Boy, that MTV special would have been a short one. Stunned by the candidate's ignorance, Maureen Dowd, the New York Times' elderly schoolgirl, wrote a column mocking him for never having heard of ''Sex and the City,'' beginning as follows:
''W. may have gone too far this time.
''Americans can forgive him not knowing that Gen. Pervez Musharraf seized power in Pakistan.
''But can we forgive him not knowing that Sarah Jessica Parker quaffs Cosmopolitans in Manhattan?''
Answer: Yes. Unlike Dowd, Americans are apparently willing to cut him some slack on this vital question. Some may even feel that his cheerful admission that ''I'm not into pop music'' is the sign of a man secure in his sense of himself.
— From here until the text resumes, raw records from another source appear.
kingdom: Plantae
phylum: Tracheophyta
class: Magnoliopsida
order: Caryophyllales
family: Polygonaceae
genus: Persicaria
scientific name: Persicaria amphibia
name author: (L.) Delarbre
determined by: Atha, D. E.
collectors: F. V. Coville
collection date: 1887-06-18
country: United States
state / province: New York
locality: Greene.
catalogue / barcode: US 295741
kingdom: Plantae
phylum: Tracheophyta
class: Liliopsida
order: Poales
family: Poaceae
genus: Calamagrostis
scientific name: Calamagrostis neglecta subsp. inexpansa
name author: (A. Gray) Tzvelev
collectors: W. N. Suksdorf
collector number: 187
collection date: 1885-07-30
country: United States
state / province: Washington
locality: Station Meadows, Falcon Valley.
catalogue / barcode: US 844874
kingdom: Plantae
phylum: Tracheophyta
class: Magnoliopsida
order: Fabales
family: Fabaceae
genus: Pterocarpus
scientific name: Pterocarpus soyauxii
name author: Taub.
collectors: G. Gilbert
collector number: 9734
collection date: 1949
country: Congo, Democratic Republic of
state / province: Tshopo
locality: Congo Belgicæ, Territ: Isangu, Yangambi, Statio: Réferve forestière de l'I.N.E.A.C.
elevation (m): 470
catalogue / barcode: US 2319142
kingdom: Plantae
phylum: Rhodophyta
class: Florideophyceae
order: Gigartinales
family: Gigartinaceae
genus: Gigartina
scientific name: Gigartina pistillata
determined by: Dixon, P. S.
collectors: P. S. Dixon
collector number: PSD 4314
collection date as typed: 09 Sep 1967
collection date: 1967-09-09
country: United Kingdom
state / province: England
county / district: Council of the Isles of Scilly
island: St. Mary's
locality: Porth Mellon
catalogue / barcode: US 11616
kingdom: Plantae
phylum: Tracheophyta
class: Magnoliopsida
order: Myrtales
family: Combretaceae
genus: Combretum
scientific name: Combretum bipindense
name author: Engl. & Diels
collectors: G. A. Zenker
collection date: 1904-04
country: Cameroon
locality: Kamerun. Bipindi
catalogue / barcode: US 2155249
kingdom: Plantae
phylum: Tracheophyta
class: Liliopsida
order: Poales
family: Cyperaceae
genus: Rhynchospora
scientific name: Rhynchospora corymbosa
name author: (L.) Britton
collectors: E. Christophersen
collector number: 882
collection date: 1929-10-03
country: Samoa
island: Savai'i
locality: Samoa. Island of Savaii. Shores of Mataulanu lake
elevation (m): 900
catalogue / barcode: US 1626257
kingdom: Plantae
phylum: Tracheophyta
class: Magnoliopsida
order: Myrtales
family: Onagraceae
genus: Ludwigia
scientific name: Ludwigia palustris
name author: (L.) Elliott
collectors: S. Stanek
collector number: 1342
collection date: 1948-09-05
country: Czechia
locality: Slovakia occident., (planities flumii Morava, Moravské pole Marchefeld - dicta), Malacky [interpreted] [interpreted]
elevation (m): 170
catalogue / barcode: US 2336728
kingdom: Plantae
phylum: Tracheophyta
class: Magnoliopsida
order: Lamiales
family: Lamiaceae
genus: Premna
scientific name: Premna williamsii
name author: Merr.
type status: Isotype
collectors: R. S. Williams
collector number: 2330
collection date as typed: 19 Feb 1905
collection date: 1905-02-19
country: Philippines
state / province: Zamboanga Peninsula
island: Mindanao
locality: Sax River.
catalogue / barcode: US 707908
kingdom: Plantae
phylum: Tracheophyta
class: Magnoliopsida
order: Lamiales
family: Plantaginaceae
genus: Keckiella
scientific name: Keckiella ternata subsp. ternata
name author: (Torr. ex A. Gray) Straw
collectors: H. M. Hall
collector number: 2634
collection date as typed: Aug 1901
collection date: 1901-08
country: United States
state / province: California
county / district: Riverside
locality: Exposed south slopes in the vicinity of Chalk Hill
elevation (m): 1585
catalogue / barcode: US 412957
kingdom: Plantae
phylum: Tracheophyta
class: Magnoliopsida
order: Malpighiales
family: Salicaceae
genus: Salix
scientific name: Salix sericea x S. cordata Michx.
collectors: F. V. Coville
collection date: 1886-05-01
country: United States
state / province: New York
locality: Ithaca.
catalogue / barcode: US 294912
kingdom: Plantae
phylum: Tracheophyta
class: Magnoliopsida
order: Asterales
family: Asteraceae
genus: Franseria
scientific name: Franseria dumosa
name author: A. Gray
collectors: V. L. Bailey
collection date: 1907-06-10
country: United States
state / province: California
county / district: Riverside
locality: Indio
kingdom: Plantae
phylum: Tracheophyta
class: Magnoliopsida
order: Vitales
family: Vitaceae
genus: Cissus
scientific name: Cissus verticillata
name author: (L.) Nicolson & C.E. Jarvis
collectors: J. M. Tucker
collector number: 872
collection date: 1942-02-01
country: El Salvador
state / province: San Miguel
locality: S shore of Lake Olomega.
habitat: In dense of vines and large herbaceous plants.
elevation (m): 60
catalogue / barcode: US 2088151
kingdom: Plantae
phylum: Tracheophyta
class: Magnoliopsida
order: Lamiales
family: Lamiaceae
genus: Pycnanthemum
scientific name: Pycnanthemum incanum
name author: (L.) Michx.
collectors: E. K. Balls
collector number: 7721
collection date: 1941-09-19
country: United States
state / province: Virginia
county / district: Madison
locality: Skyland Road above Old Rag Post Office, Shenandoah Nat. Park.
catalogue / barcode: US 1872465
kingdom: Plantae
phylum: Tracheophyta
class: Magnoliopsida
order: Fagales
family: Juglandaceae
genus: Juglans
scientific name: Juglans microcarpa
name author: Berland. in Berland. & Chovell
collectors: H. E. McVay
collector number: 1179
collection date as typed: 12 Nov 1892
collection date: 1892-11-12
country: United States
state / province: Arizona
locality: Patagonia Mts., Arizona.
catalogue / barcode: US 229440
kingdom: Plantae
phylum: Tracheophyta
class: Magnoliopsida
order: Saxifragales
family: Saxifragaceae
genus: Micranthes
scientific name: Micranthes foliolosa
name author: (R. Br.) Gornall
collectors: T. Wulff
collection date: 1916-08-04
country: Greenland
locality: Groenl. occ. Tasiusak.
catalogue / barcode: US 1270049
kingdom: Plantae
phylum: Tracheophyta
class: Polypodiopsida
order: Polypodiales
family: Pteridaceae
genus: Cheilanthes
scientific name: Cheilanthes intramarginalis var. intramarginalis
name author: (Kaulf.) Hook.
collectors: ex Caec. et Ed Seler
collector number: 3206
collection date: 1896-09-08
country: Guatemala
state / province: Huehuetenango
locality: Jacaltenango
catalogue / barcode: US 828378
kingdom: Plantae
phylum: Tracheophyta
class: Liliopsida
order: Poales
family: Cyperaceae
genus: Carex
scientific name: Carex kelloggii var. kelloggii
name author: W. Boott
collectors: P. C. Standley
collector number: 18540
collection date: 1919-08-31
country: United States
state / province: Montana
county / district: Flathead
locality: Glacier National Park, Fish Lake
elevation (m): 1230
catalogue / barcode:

This isn't entirely a matter of trivialities. The fads and fashions of the world aren't confined to the Billboard Hot 100. All over the planet, men in late middle age are pretending to like stuff just 'cause it's what the likes of Maureen Dowd tell them people want to hear. John Kerry pretends to like gangsta rap. Russia pretends it supports the Kyoto Accord. The European Union pretends Yasser Arafat is committed to peace with Israel. The Security Council pretends its resolutions mean something. Kofi Annan pretends the Oil-for-Fraud program is a humanitarian aid effort for the Iraqi people. The International Atomic Energy Authority pretends the mullahs in Tehran are good-faith negotiators on the matter of Iranian nukes.
While the Palestinian and UN figureheads have changed place-card settings, that last paragraph sounds remarkably timely right now, as does the reminder that a man who isn't trying to embrace every current pop culture trend is indeed "the sign of a man secure in his sense of himself," as Steyn wrote almost a decade ago.
Early last month, Peggy Noonan perceptively wrote that Mr. Obama's administration is staffed with people "who’ve seen the movie but not read the book," a phrase that takes on additional nuances, given the couch-potato like viewing habits of their boss. And even beyond Mr. Obama's obvious pop cultural insecurities, there's an even greater question, as Portney asks, at the conclusion of his column. The president's television habits, "or at least the number of series, most with running times of one hour, that he professes to watch — do raise a question: When does he find time to play golf?"
Hey, the left didn't dub the man the "Lightworker" back in 2008 for nothing.